» **Текст для разбора**

_ _ _ _ _

Поскольку мамин возраст приближается к отметке... 18 плюс, я всегда селю ее недалеко от театра: ей тяжело далеко ходить.
— Раду, вы увели тему от ответа на вопрос о последней маминой рецензии.
— Не помню, она постоянно хвалит. Это же мама! Кроме того, я принадлежу к тому счастливому племени авторов, хореографов и постановщиков, которые спокойно переживают отрицательные рецензии. Мне даже интересно читать негативные отзывы — не только в прессе, но и в социальных сетях.
«НА РЕПЕТИЦИЯХ МЫ МНОГО СМЕЕМСЯ, МНОГО ШУТИМ»
— В чем заключается ваша педагогика?
— Она меняется с годами, и очень сильно. Я стал демократичным постановщиком. Главное, делать, что я говорю. На репетициях мы много смеемся, много шутим. Именно в таком позитиве наши балеты и рождаются. При этом я не упускаю из виду цель: в конечном результате продукт должен быть абсолютно совершенным. С годами я понял, что постоянная строгость с актерами, неизменный нажим на исполнителей не дают положительного результата. Артисты должны получать удовольствие от того, что они на сцене делают. По определению, человек, который как артист балета занимается тяжелым физическим трудом, сталкивается с большой трудностью: его тело не хочет это делать каждый день, а его заставляют.
— Но акт насилия всё равно существует...
— Да, но в подобном случае пусть хоть удовлетворение получают обе стороны постановочного процесса — режиссер и труппа. Тут нужно понимать специфику жанра. Без своих актеров я совершенно бессилен. Всегда завидовал дирижерам. Они тщательно готовят на репетициях программу, оттачивают все до мелочей, но при этом в концерте всегда находятся в прямом контакте с музыкантами! Вместе, опосредованно оркестр и дирижер в течение концерта творят живую музыку. Как хореограф, ничего подобного мне не дано. Влияние театрального режиссера заканчивается, когда он спускается в партер. Когда взлетает занавес и начинается балет, я устранен от создания спектакля...
— Если бросить взгляд на триптих: «Лебединое озеро», «Щелкунчик», «Спящая красавица», что появились в репертуаре «Киев Модерн-балета», как вы полагаете, вам удалось все сказать на темы балетов Петра Чайковского?

_ _ _ _ _

» **Задания**
1/ Перепишите интервью с хореографом от слов "Поскольку мамин возраст" до слов "заключается ваша педагогика?", заменив "театра" на "сцены".
2/ Подхватите интервью с хореографом и допишите его дальше, начиная после последней реплики.

» **Предоставленный материал**
_ _ _ _ _

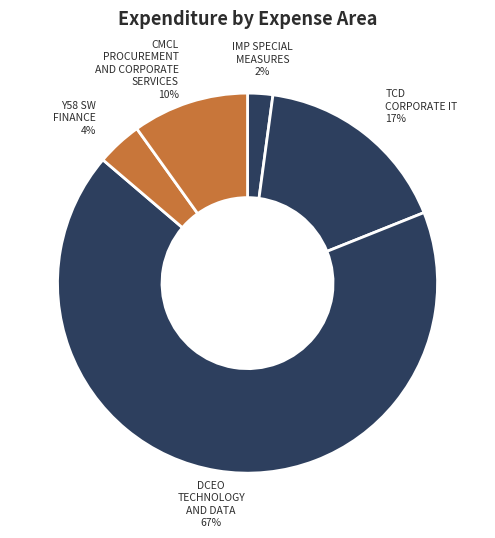

What is the smallest slice in the pie chart?

IMP SPECIAL MEASURES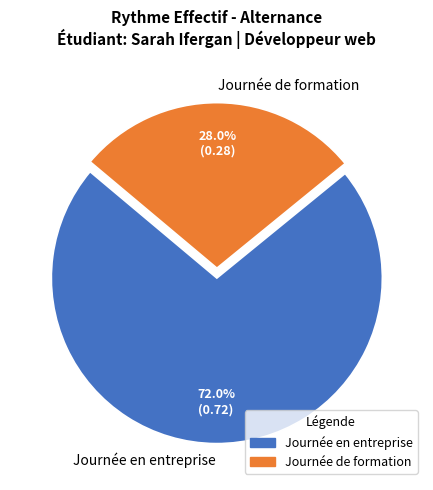

Which slice represents more than half of the pie?

Journée en entreprise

_ _ _ _ _

» **Ответы по порядку**
1/
Поскольку мамин возраст приближается к отметке... 18 плюс, я всегда селю ее недалеко от сцены: ей тяжело далеко ходить.
— Раду, вы увели тему от ответа на вопрос о последней маминой рецензии.
— Не помню, она постоянно хвалит. Это же мама! Кроме того, я принадлежу к тому счастливому племени авторов, хореографов и постановщиков, которые спокойно переживают отрицательные рецензии. Мне даже интересно читать негативные отзывы — не только в прессе, но и в социальных сетях.
«НА РЕПЕТИЦИЯХ МЫ МНОГО СМЕЕМСЯ, МНОГО ШУТИМ»
— В чем заключается ваша педагогика?

2/
— Конечно, нет. У меня нет ощущения, что я — истина в последней инстанции, особенно — если речь идет о музыке Чайковского. Мои балеты это одна из форм, которые будут существовать в мировом культурном пространстве. Уверен, если придется вернуться к этой музыке на другом этапе моей жизни это будут совершенно другие спектакли. История поменяется, мир окажется иным. Точек не бывает — одни многоточия...
— Если в работу вы берете современную музыку, то какие требования предъявляете?
— Любая музыка, которую я использую, должна вызвать определенный эмоциональный отзвук... Кроме того, музыкальное образование, которое у меня имеется, которое удалось получить самому и которое мне дали в Белорусской академии музыки, — это моя козырная карта. Ей я постоянно пользуюсь. Этого не скрыть: я в хороших отношениях с академической музыкой: барокко, романтизм, современные авторы — не имеет значения. Во время записи, например, музыки к балету «Вий» Александра Родина мог на равных со звукорежиссером Дома звукозаписи, композитором, дирижером обсуждать все вопросы партитуры: выделить одни голоса, прикрыть какие-то группы инструментов и так далее.
— Первую картину, которую вы увидели в замысле «Вия», и та музыка Александра Родина, которую вы услышали, — они зарифмовались?
— Я сначала услышал музыку, а потом стал придумывать картины. В этом случае потрясающая сюита была первична. Послушал сюиту, перечитал Николая Гоголя. Бывают разные варианты — память штука тонкая. Потом сел составлять режиссерскую экспликацию...
«Я ПРОСТО ТРУЖУСЬ»
— Балетный мир мал. С кем в своей творческой судьбе вы хотели бы пересечься?
— Я не мечтатель. Я — реалист, просто делаю свою работу... В первую очередь, я — ремесленник, этому своих студентов я и учу. Лбожаю историю о композиторе Петре Чайковском и художнике Игоре Грабаре. Последний был фанатично влюблен в творчество маэстро. Судьба поселила обоих в один дом в Санкт-Петербурге; разницу в возрасте в них была больше тридцати лет... Так вот. Однажды после спектакля Петр Ильич пешком возвращался домой и встретил у подъезда соседа. Тот стал взахлеб рассказывать, как это здорово, что к Петру Ильичу приходит вдохновение. На дифирамбы Чайковский раздосадовано заметил: «Молодой человек, не говорите пошлости. Никакого вдохновения не существует: нужно каждый день садиться за инструмент и работать. И тогда что-нибудь у вас получиться.» Так же я отношусь к своей работе: я просто тружусь.
Мариус Петипа содействовал популярности балетных партитур Петра Чайковского, но, если бы вдруг этот хореограф поставил плохой балет, музыка все равно осталась бы. Так было с музыкой того же Вивальди, Баха и так далее. Она гениальна, и звучала бы точно также без балетов. Кстати, после премьеры «Спящей красавицы» публика на следующий день не интересовались: «Как поживаете?», а спрашивала: «Вы вчера видели Спящую красавицу»?